Write out the entries below exactly. End with the line that contains "cells show medium".

__________________________________________________

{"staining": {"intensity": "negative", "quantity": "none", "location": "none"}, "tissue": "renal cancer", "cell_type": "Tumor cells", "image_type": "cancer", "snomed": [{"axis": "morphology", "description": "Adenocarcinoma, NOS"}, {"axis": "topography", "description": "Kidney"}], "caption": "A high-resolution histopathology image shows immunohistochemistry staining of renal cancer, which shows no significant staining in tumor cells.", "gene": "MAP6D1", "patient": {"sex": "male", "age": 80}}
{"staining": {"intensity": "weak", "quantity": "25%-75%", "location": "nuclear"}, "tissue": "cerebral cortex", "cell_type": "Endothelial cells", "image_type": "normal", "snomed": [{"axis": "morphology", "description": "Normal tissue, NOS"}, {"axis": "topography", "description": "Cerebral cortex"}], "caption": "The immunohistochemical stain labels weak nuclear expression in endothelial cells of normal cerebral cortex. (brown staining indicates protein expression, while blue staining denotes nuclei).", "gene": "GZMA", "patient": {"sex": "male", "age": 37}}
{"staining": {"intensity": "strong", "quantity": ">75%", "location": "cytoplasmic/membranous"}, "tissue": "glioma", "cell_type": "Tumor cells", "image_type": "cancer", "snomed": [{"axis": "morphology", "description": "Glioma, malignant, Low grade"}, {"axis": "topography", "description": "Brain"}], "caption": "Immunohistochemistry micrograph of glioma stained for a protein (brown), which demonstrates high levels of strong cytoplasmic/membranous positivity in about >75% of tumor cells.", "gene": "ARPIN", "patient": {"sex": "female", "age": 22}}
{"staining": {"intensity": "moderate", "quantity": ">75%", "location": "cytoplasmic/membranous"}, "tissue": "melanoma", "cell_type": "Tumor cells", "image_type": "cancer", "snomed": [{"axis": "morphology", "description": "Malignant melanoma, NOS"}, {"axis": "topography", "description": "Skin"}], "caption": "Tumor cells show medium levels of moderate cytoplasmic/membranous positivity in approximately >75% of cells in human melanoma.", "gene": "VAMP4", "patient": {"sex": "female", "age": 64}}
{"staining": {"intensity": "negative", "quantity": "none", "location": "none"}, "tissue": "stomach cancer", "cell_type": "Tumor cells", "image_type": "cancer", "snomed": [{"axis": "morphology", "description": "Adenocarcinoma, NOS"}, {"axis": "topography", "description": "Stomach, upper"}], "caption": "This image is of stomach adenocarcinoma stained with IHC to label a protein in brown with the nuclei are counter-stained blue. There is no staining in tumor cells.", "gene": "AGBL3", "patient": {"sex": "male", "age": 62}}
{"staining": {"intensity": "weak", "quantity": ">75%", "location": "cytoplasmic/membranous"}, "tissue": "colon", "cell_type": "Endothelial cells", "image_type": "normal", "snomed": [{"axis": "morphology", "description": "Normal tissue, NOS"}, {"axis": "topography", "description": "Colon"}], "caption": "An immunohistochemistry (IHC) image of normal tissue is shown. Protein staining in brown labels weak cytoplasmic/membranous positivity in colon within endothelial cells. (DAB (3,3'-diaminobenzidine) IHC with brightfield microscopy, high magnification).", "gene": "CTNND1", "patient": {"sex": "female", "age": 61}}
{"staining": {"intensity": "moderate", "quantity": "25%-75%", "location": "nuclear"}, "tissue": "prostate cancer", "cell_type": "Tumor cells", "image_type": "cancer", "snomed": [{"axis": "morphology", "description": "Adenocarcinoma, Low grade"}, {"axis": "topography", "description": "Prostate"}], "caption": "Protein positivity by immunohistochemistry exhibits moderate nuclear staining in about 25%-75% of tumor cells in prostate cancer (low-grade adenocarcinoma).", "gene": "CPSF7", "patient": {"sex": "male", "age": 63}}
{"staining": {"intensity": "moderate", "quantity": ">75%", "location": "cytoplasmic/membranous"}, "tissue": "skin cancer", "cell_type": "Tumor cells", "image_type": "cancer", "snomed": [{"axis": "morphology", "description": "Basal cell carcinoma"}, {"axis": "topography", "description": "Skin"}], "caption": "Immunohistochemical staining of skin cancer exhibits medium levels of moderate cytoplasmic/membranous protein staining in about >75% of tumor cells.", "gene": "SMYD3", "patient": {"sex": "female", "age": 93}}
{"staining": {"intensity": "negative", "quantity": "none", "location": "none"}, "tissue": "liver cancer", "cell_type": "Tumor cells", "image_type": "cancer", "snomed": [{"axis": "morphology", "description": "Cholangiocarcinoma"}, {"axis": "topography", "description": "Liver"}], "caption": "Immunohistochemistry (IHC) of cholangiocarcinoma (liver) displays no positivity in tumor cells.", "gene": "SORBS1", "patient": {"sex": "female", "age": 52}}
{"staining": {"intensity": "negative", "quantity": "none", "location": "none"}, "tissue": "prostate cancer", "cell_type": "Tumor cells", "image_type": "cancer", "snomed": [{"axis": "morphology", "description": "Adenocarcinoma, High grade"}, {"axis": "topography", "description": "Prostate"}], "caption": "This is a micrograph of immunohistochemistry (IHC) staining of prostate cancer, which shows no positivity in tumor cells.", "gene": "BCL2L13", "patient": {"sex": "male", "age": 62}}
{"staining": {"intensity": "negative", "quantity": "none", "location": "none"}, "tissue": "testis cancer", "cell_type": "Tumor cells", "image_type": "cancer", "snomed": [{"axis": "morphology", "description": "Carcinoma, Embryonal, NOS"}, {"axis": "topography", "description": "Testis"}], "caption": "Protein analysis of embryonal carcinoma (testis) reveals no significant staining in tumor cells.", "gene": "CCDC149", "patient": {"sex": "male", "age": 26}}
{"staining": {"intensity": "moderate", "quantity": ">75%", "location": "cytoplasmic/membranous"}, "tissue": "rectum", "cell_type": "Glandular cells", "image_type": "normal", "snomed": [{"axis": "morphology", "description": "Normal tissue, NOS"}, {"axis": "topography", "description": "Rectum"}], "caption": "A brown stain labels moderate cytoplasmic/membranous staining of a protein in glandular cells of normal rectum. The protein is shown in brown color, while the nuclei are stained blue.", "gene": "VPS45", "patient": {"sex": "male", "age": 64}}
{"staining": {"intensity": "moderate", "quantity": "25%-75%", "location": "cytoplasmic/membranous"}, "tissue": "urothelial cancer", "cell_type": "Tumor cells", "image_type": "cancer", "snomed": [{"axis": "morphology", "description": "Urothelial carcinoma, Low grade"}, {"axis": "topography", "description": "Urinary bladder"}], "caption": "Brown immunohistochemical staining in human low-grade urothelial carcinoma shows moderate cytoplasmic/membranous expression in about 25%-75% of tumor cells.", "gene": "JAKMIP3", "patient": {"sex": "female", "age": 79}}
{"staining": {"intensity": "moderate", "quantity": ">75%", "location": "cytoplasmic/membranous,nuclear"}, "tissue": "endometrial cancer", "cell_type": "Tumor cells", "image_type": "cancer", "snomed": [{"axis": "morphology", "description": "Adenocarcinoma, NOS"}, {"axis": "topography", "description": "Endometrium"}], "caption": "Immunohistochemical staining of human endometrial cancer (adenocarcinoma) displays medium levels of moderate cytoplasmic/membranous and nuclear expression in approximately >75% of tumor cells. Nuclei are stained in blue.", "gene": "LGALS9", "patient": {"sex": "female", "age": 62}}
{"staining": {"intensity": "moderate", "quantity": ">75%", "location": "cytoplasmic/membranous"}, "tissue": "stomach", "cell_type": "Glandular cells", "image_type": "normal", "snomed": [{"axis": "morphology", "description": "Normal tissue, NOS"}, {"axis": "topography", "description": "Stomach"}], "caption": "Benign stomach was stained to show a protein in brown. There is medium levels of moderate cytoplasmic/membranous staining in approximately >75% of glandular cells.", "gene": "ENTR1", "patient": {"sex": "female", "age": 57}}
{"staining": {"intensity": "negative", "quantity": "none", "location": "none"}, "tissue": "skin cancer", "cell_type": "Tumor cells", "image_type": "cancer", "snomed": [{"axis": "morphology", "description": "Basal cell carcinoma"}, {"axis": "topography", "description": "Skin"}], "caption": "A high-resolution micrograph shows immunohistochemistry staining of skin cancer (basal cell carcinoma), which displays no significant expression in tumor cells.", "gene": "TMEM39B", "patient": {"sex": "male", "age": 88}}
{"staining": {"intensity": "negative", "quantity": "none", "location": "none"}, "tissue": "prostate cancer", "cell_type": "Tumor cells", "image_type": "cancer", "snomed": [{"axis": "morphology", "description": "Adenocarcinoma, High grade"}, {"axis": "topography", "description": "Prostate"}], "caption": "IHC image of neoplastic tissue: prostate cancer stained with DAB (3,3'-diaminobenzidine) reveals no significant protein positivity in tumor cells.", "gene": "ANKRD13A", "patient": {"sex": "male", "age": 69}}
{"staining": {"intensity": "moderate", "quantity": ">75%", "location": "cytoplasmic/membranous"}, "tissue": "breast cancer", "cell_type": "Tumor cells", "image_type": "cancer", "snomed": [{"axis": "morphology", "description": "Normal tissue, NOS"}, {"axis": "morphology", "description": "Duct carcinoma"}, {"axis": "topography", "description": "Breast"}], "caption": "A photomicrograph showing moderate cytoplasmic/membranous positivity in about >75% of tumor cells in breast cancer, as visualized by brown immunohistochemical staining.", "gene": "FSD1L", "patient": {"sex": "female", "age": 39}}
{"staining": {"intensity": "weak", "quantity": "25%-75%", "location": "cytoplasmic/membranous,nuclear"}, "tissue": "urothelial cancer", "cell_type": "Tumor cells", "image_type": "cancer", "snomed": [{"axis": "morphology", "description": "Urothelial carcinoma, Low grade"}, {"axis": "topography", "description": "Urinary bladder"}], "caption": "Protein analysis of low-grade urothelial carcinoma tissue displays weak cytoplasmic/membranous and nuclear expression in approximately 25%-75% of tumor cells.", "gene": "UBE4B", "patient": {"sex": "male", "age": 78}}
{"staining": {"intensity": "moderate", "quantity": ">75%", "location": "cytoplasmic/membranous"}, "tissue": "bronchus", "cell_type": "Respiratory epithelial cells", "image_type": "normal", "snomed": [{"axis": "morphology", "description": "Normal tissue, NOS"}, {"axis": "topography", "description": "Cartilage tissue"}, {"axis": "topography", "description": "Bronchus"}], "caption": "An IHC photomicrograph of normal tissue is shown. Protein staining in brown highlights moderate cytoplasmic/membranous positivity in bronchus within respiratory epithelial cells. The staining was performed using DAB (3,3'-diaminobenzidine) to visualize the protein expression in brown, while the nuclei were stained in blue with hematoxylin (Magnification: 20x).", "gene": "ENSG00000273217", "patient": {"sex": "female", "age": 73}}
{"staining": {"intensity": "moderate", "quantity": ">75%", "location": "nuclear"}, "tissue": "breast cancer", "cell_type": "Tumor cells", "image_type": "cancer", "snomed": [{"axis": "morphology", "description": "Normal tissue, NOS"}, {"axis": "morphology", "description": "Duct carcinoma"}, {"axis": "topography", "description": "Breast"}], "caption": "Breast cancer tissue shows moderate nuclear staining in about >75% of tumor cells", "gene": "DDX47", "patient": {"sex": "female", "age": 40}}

__________________________________________________

## Written answer
{"staining": {"intensity": "negative", "quantity": "none", "location": "none"}, "tissue": "renal cancer", "cell_type": "Tumor cells", "image_type": "cancer", "snomed": [{"axis": "morphology", "description": "Adenocarcinoma, NOS"}, {"axis": "topography", "description": "Kidney"}], "caption": "A high-resolution histopathology image shows immunohistochemistry staining of renal cancer, which shows no significant staining in tumor cells.", "gene": "MAP6D1", "patient": {"sex": "male", "age": 80}}
{"staining": {"intensity": "weak", "quantity": "25%-75%", "location": "nuclear"}, "tissue": "cerebral cortex", "cell_type": "Endothelial cells", "image_type": "normal", "snomed": [{"axis": "morphology", "description": "Normal tissue, NOS"}, {"axis": "topography", "description": "Cerebral cortex"}], "caption": "The immunohistochemical stain labels weak nuclear expression in endothelial cells of normal cerebral cortex. (brown staining indicates protein expression, while blue staining denotes nuclei).", "gene": "GZMA", "patient": {"sex": "male", "age": 37}}
{"staining": {"intensity": "strong", "quantity": ">75%", "location": "cytoplasmic/membranous"}, "tissue": "glioma", "cell_type": "Tumor cells", "image_type": "cancer", "snomed": [{"axis": "morphology", "description": "Glioma, malignant, Low grade"}, {"axis": "topography", "description": "Brain"}], "caption": "Immunohistochemistry micrograph of glioma stained for a protein (brown), which demonstrates high levels of strong cytoplasmic/membranous positivity in about >75% of tumor cells.", "gene": "ARPIN", "patient": {"sex": "female", "age": 22}}
{"staining": {"intensity": "moderate", "quantity": ">75%", "location": "cytoplasmic/membranous"}, "tissue": "melanoma", "cell_type": "Tumor cells", "image_type": "cancer", "snomed": [{"axis": "morphology", "description": "Malignant melanoma, NOS"}, {"axis": "topography", "description": "Skin"}], "caption": "Tumor cells show medium levels of moderate cytoplasmic/membranous positivity in approximately >75% of cells in human melanoma.", "gene": "VAMP4", "patient": {"sex": "female", "age": 64}}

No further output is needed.